Obviously you can lose some precision in the fractional part of the number. If the precision of the fractional part is important, the choice of fixed-point format can reflect this - eg. use 16.16 or 8.24 instead of 24.8.
Negative values can also be handled in the same way if your fixed-point number needs to be signed.
If my Java were stronger I'd attempt some code, but I usually write such things in C, so I won't attempt a Java version. Besides, stacker's version looks good to me, with the minor exception that it doesn't offer the possibility of rounding. He even shows you how to perform a multiplication (the shift is important!)
A very simple example for converting to fixed point, it shows how to convert and multiplies PI by2. The resulting is converted back to double to demonstrate that the mantissa wasn't lost during calculation with integers.
You could expand that easily with sin() and cos() lookup tables etc.
I would recommend if you plan to use fixed point to look for a java fixed point library.
public class Fix {
public static final int FIXED_POINT = 16;
public static final int ONE = 1 << FIXED_POINT;
public static int mul(int a, int b) {
return (int) ((long) a * (long) b >> FIXED_POINT);
}
public static int toFix( double val ) {
return (int) (val * ONE);
}
public static int intVal( int fix ) {
return fix >> FIXED_POINT;
}
public static double doubleVal( int fix ) {
return ((double) fix) / ONE;
}
public static void main(String[] args) {
int f1 = toFix( Math.PI );
int f2 = toFix( 2 );
int result = mul( f1, f2 );
System.out.println( "f1:" + f1 + "," + intVal( f1 ) );
System.out.println( "f2:" + f2 + "," + intVal( f2 ) );
System.out.println( "r:" + result +"," + intVal( result));
System.out.println( "double: " + doubleVal( result ));
}
}
OUTPUT
f1:205887,3
f2:131072,2
r:411774,6
double: 6.283172607421875
A fixed-point type is one that has a fixed number of decimal/binary places after the radix point. Or more generally, a type that can store multiples of 1/N for some positive integer N.
Internally, fixed-point numbers are stored as the value multiplied by the scaling factor.
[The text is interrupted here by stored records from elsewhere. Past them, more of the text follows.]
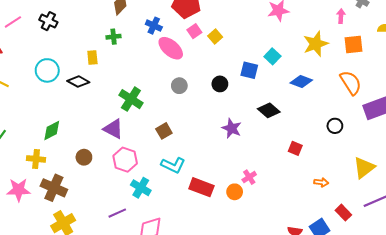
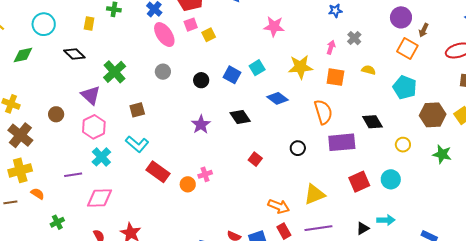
black diamond: (78, 82) -> (74, 54), moved
green diamond: (52, 130) -> (23, 55), moved
orange arrow: (321, 182) -> (279, 206), moved, size x1.5

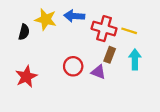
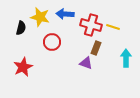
cyan arrow: (135, 59) -> (126, 58), moved
red circle: (73, 66) -> (52, 42), moved

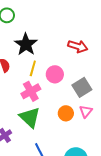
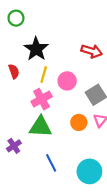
green triangle: (30, 117) -> (40, 127), turned -40

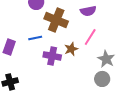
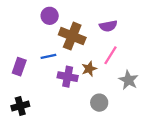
gray circle: (102, 79) -> (99, 103), moved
For example, 123.45 with a scaling factor of 100 is stored as if it were the integer 12345.
To convert the internal value of a fixed-point number to floating point, simply divide by the scaling factor. To convert the other way, multiply by the scaling factor and round to the nearest integer.
The definition of 32-bit fixed point could vary. The general idea of fixed point is that you have some fixed number of bits before and another fixed number of bits after the decimal point (or binary point). For a 32-bit one, the most common split is probably even (16 before, 16 after), but depending on the purpose there's no guarantee of that.
As far as the conversion goes, again it's open to some variation -- for example, if the input number is outside the range of the target, you might want to do any number of different things (e.g., in some cases wraparound could make sense, but in others saturation might be preferred).